The administration is concerned the rules will prompt a wave of banks to return the government's money and forgo future assistance, undermining the aid program's effectiveness. Both Treasury Secretary Timothy Geithner and Lawrence Summers, who heads the National Economic Council, had called Sen. Dodd and asked him to reconsider, these people said.
To compound the idiocy, this move will cost the Treasury much needed tax revenue.
Turns out there is a problem with limiting the pay of highly compensated bankers: the Wall Street high flyers pay taxes, too.More here.
Imagine this: Capping top bank executives at $400,000 a year, as the Senate version of the $800-plus billion economic stimulus had called for, would have cost the government $11 billion in lost tax revenue by 2019. That's more than $1 billion a year, according to an estimate this week by the Congressional Budget Office.

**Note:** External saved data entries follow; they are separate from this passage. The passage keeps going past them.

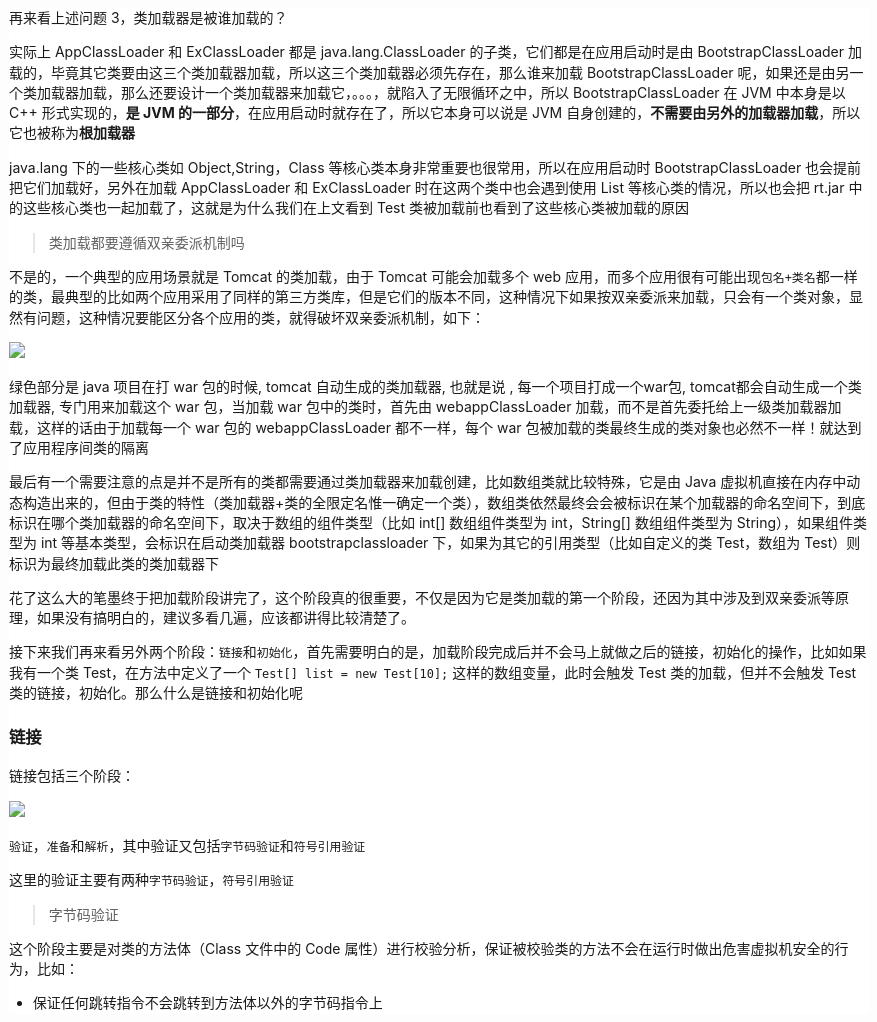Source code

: 

再来看上述问题 3，类加载器是被谁加载的？

实际上 AppClassLoader 和 ExClassLoader 都是 java.lang.ClassLoader 的子类，它们都是在应用启动时是由 BootstrapClassLoader 加载的，毕竟其它类要由这三个类加载器加载，所以这三个类加载器必须先存在，那么谁来加载 BootstrapClassLoader 呢，如果还是由另一个类加载器加载，那么还要设计一个类加载器来加载它，。。。，就陷入了无限循环之中，所以 BootstrapClassLoader 在 JVM 中本身是以 C++ 形式实现的，**是 JVM 的一部分**，在应用启动时就存在了，所以它本身可以说是 JVM 自身创建的，**不需要由另外的加载器加载**，所以它也被称为**根加载器**



 java.lang 下的一些核心类如 Object,String，Class 等核心类本身非常重要也很常用，所以在应用启动时 BootstrapClassLoader 也会提前把它们加载好，另外在加载 AppClassLoader 和 ExClassLoader 时在这两个类中也会遇到使用 List 等核心类的情况，所以也会把 rt.jar 中的这些核心类也一起加载了，这就是为什么我们在上文看到 Test 类被加载前也看到了这些核心类被加载的原因



> 类加载都要遵循双亲委派机制吗

不是的，一个典型的应用场景就是 Tomcat 的类加载，由于 Tomcat 可能会加载多个 web 应用，而多个应用很有可能出现`包名+类名`都一样的类，最典型的比如两个应用采用了同样的第三方类库，但是它们的版本不同，这种情况下如果按双亲委派来加载，只会有一个类对象，显然有问题，这种情况要能区分各个应用的类，就得破坏双亲委派机制，如下：

![](https://tva1.sinaimg.cn/large/008i3skNly1gy8svgx5wij30rc0xx0vd.jpg)



绿色部分是 java 项目在打 war 包的时候, tomcat 自动生成的类加载器, 也就是说 , 每一个项目打成一个war包, tomcat都会自动生成一个类加载器, 专门用来加载这个 war 包，当加载 war 包中的类时，首先由 webappClassLoader 加载，而不是首先委托给上一级类加载器加载，这样的话由于加载每一个 war 包的 webappClassLoader 都不一样，每个 war 包被加载的类最终生成的类对象也必然不一样！就达到了应用程序间类的隔离



最后有一个需要注意的点是并不是所有的类都需要通过类加载器来加载创建，比如数组类就比较特殊，它是由 Java 虚拟机直接在内存中动态构造出来的，但由于类的特性（类加载器+类的全限定名惟一确定一个类），数组类依然最终会会被标识在某个加载器的命名空间下，到底标识在哪个类加载器的命名空间下，取决于数组的组件类型（比如 int[] 数组组件类型为 int，String[] 数组组件类型为 String），如果组件类型为 int 等基本类型，会标识在启动类加载器 bootstrapclassloader 下，如果为其它的引用类型（比如自定义的类 Test，数组为 Test）则标识为最终加载此类的类加载器下



花了这么大的笔墨终于把加载阶段讲完了，这个阶段真的很重要，不仅是因为它是类加载的第一个阶段，还因为其中涉及到双亲委派等原理，如果没有搞明白的，建议多看几遍，应该都讲得比较清楚了。

接下来我们再来看另外两个阶段：`链接`和`初始化`，首先需要明白的是，加载阶段完成后并不会马上就做之后的链接，初始化的操作，比如如果我有一个类 Test，在方法中定义了一个 `Test[] list = new Test[10];` 这样的数组变量，此时会触发 Test 类的加载，但并不会触发 Test 类的链接，初始化。那么什么是链接和初始化呢



### 链接

链接包括三个阶段：

![](https://tva1.sinaimg.cn/large/008i3skNly1gya37u8kw0j30u208fwhb.jpg)





`验证`，`准备`和`解析`，其中验证又包括`字节码验证`和`符号引用验证`

这里的验证主要有两种`字节码验证`，`符号引用验证`

> 字节码验证

这个阶段主要是对类的方法体（Class 文件中的 Code 属性）进行校验分析，保证被校验类的方法不会在运行时做出危害虚拟机安全的行为，比如：

* 保证任何跳转指令不会跳转到方法体以外的字节码指令上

Fearing any and all of these possibilities, the Obama Administration opposed Dodd's limits. Yet Dodd insisted on them.Dodd is clearly banking on the class-warfare card.
Why, especially since so many of the bankers who will be affected are his wealthiest constituents living in Greenwich, Conn.?
Perhaps he's really angry at Wall Street types and wants to crack down on them. even though many are presumably his friends.
Here's another possibility worth considering. Though there are a lot of wealthy Wall Streeters in Connecticut, there are a lot more middle-class people there. And Dodd needs those middle-class votes next year in what could be a very challenging re-election bid.
Part of what makes it so difficult is Dodd, Senate Banking Committee chairman, was a "friend of Angelo" as in Angelo Mozillo, the former CEO of Countrywide. As such Dodd received mortgage loans at favorable interest rates.
Being a one-time friend of Angelo's has made Dodd seem much less a friend of the people. Quinnipiac University has a recent poll that suggested that Dodd could be vulnerable.
If this isn't shameless enough, there's a possible book deal in the works for Dodd. Hey, he's got to pay off those mortgages somehow.
Crown senior editor Sean Desmond has acquired a history of the congressional bailout of the financial markets by Sen. Christopher J. Dodd with Lary Bloom. Titled "Thirteen Days: How the Financial Crisis Changed the Politics of Washington," the book will provide an intimate look at how, over the course of 13 days last September, a financial crisis led to panic and meltdown. Dodd, the chair of the Senate banking committee, will also describe how he and others acted swiftly to try to save the American economy.Ouch.
His friends on the other side of the aisle were quick to help. The National Republican Senatorial Committee quickly fired off a press release, suggesting a slightly different title... "13 Weeks: The Senate Banking Committee Chairman's Time in Iowa While the Housing Market Collapsed."